In fact, none of his questions seem posed to assess the spiritual "performance" of the people he’s talking to. Instead, they reach deeper, toward desire and identity.
His questions reach into the hidden places, the unwell places, the broken places – not to suggest that we get it together, but to show us that HE is holding it together for us.
He is asking: “What do you want me to do for you?” (Matthew 20:32-22)
He is asking “Do you want to get well?” (John 5:6)

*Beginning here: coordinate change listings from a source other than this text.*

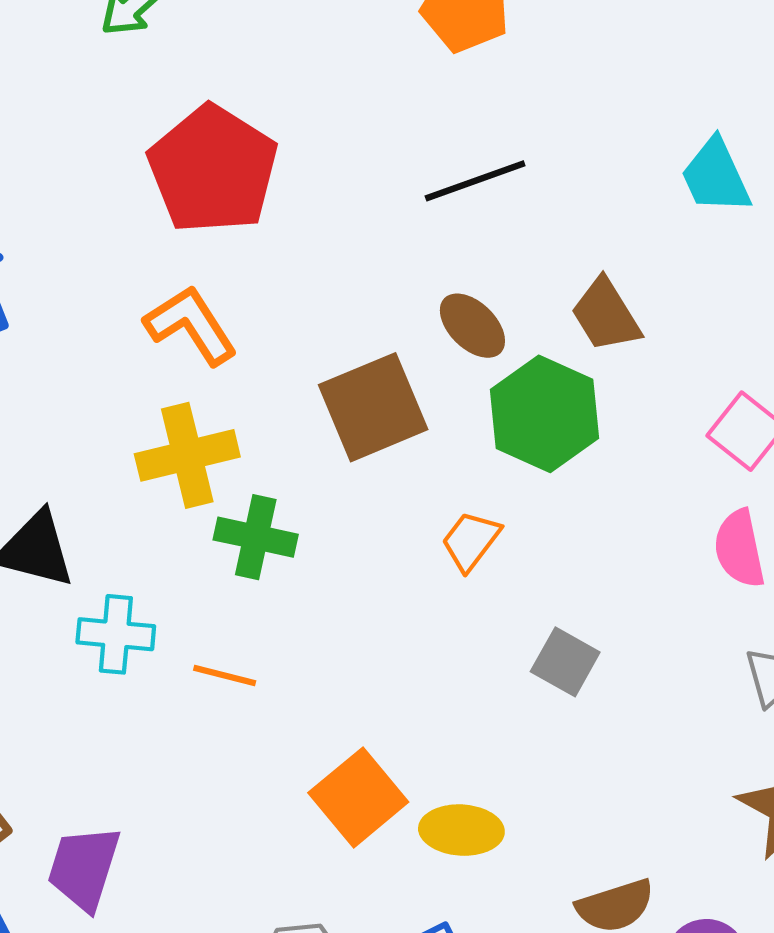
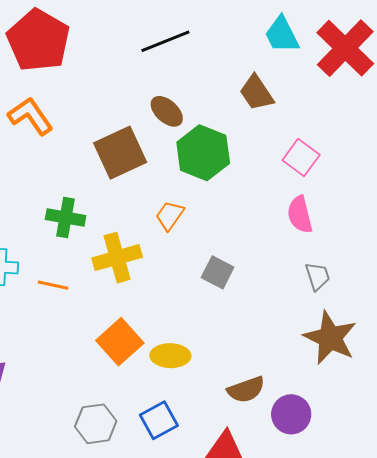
brown trapezoid: (606, 315) -> (257, 93), moved
yellow cross: (187, 455) -> (117, 258), moved

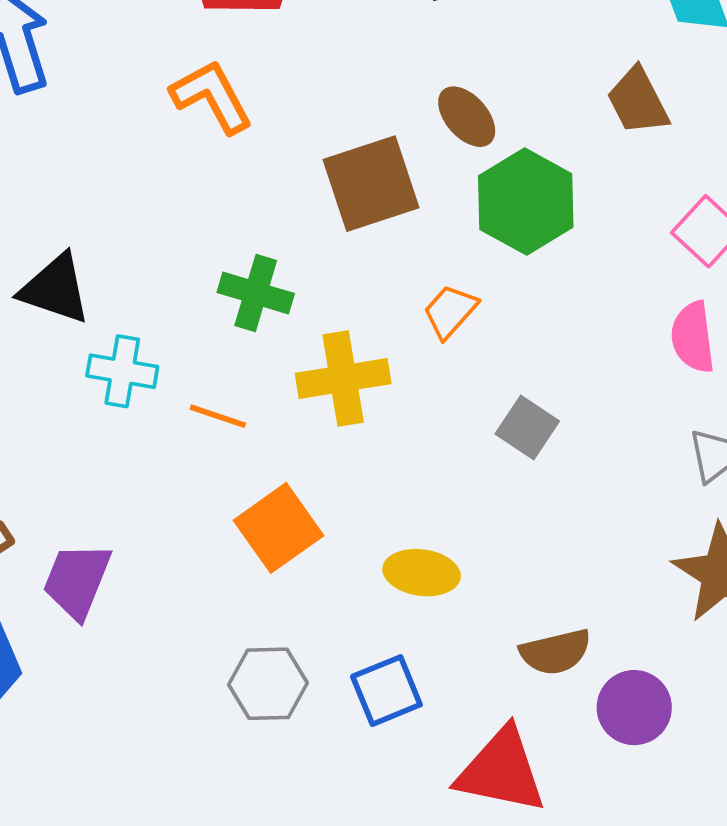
orange square: (120, 342) -> (279, 528), moved

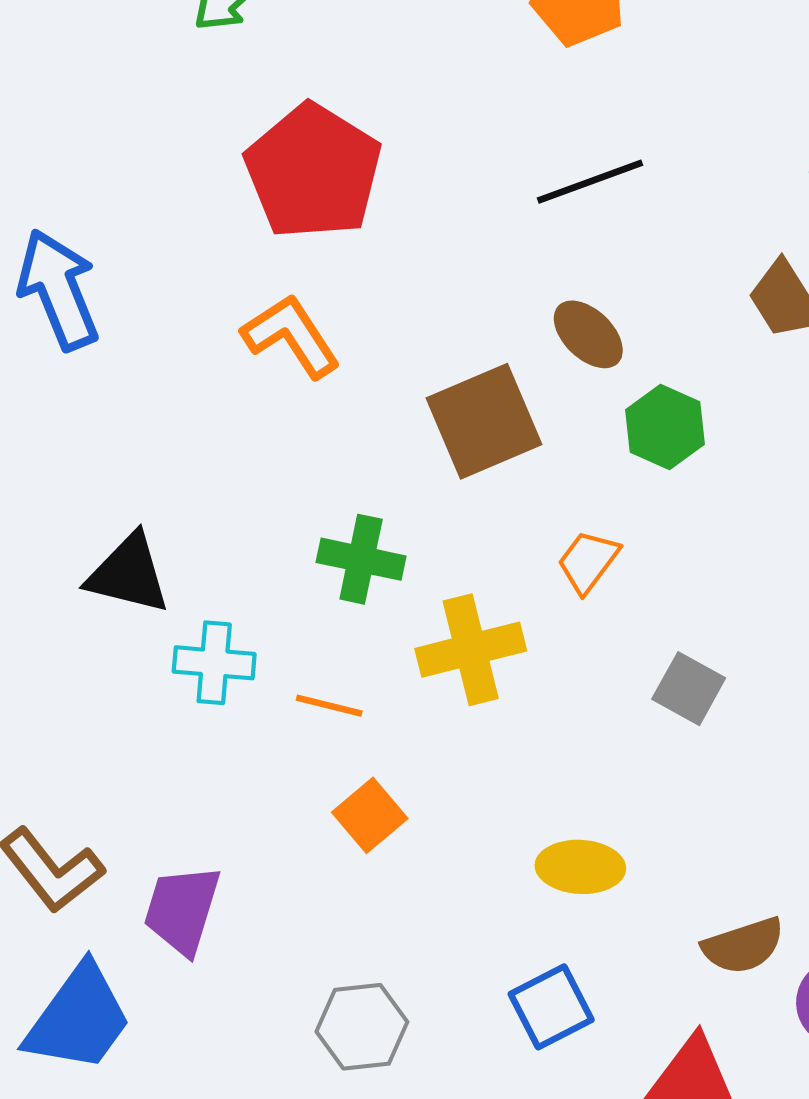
green hexagon: (526, 202) -> (665, 427), size x0.7
orange square: (279, 528) -> (370, 815), moved, size x0.7
gray hexagon: (268, 684) -> (362, 1027), moved

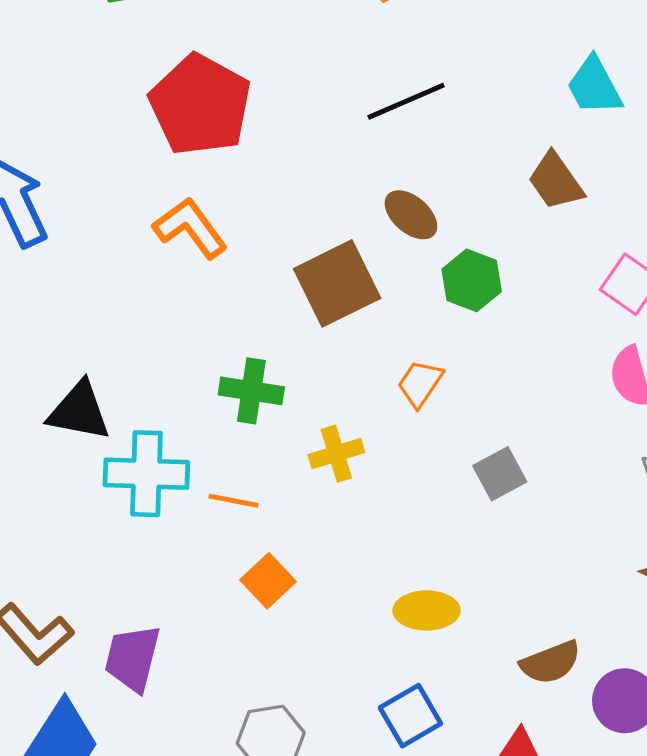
yellow cross: (471, 650) -> (336, 454), size x0.7
cyan cross: (214, 663) -> (146, 474), size x1.4
gray square: (689, 689) -> (500, 474), turned 36

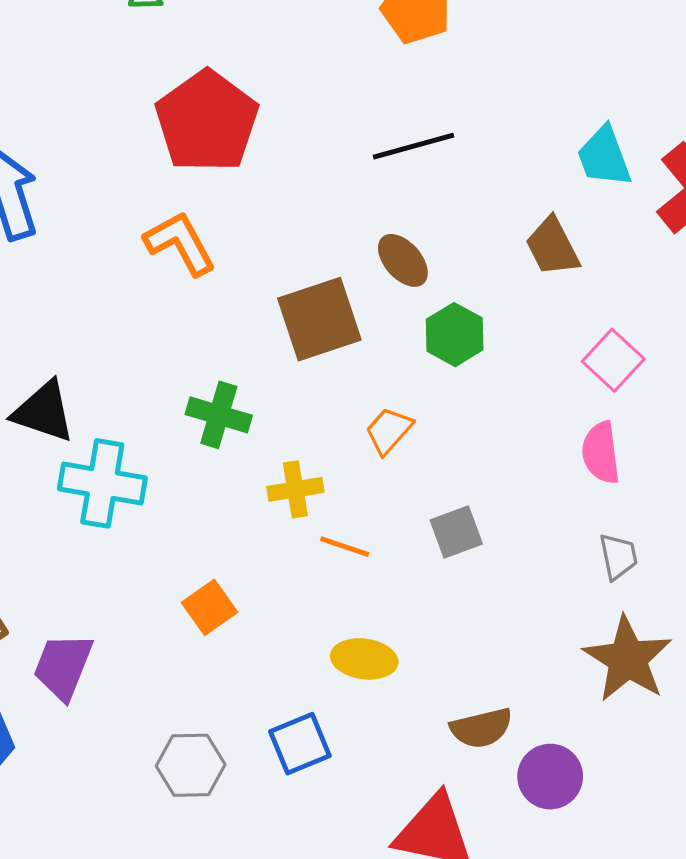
orange line: (234, 501) -> (345, 547), moved
blue square: (410, 716) -> (300, 744), moved

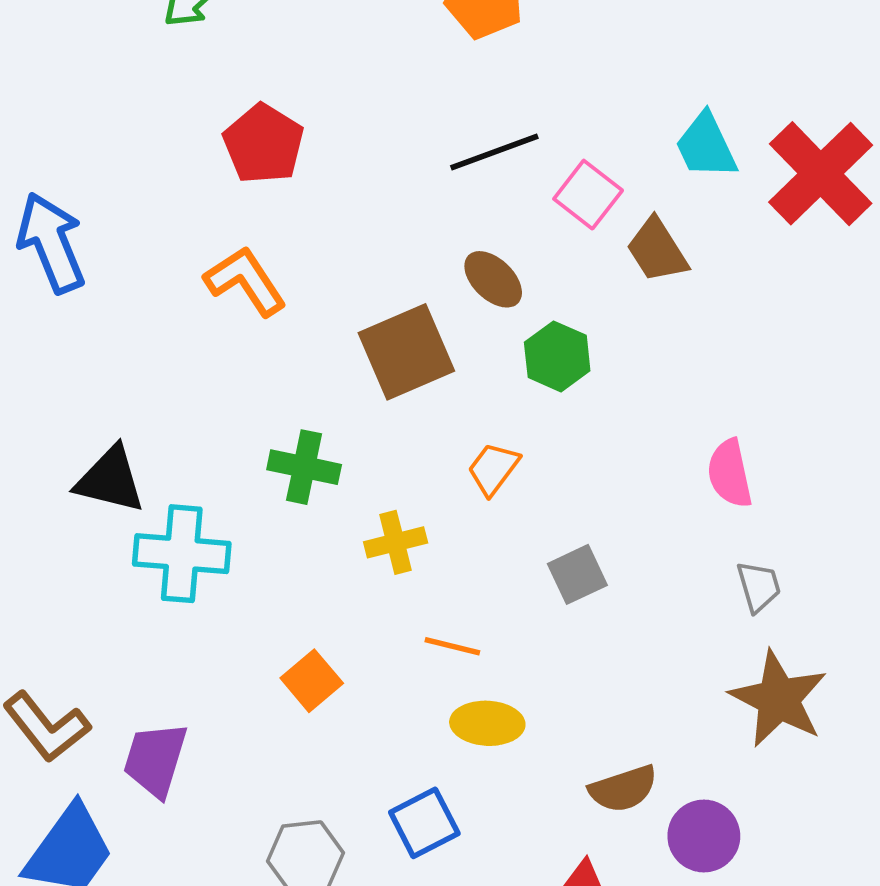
red pentagon: (207, 121) -> (264, 144), size x0.7
pink square: (613, 360) -> (588, 195), moved
orange line: (345, 547) -> (452, 646), moved

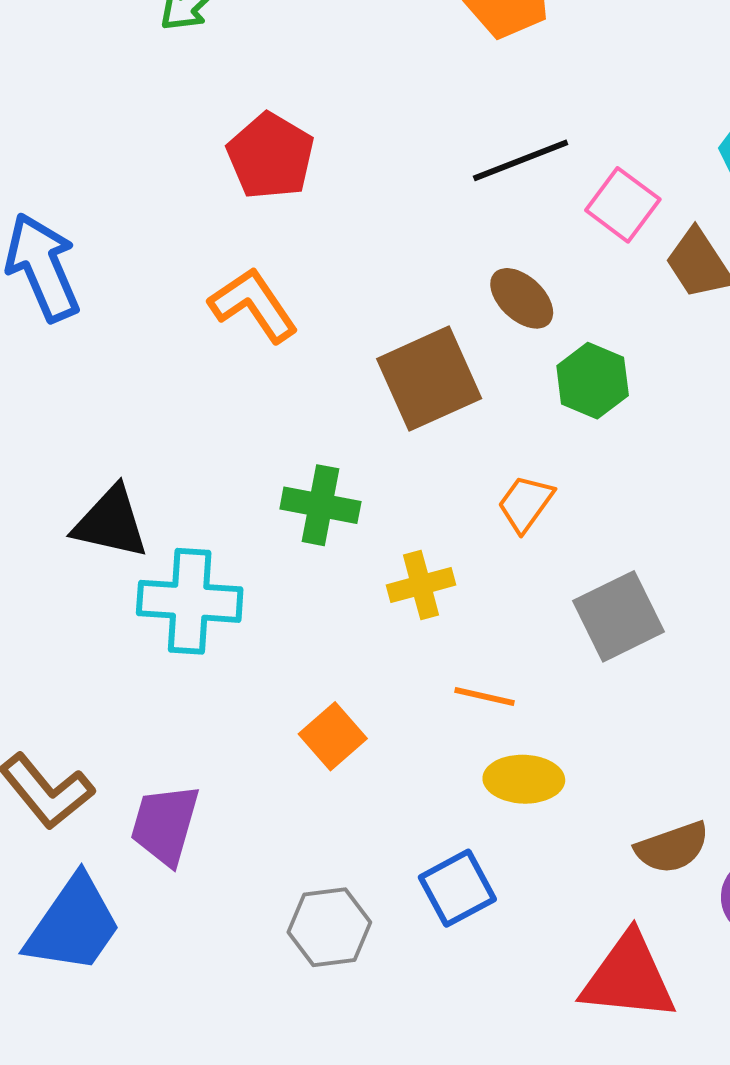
gray square: (577, 574) -> (618, 616), size x1.4

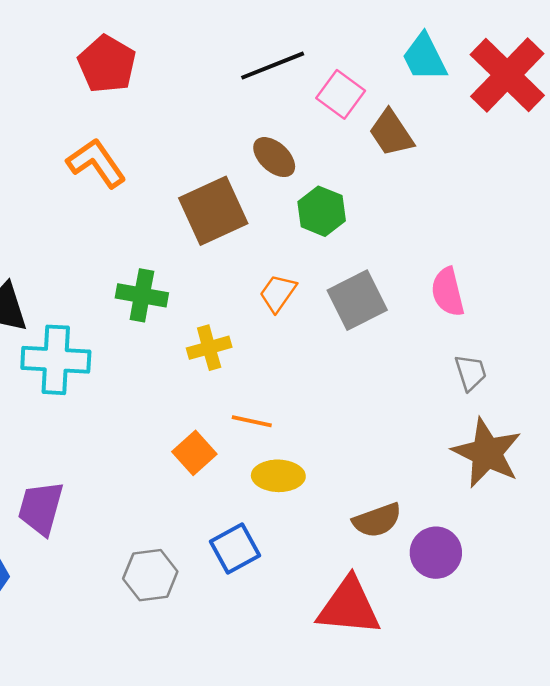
gray square: (618, 616) -> (357, 300), moved
orange square: (333, 736) -> (194, 453), moved

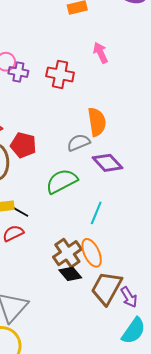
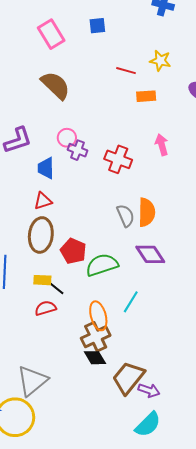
gray semicircle: (79, 143) -> (125, 216), moved, turned 80
red pentagon: (23, 145) -> (73, 251), moved
orange ellipse: (92, 253) -> (98, 316), moved
purple arrow: (129, 297) -> (149, 390), turned -50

We need Jesus' questions to remind us it’s not our job to fix ourselves. Our work, despite the mixed messages from our DIY culture, is not to give one another spiritual health assessments and then offer 10 steps toward better faith.
Rather, our work has to do with making space for Christ, with making space for healing after we have suffered, with offering grace and mercy, kindness and love.
Ask better questions, sweet pea. Ask them to yourself. Ask them to one another. Ask the questions Jesus asked. Ask that which you cannot answer and then be quiet........
Wait for the whispering of God’s love to fill in all the gaps.......
He always answers.
"Who do you say that I am?"
This is an Iced double shot espresso.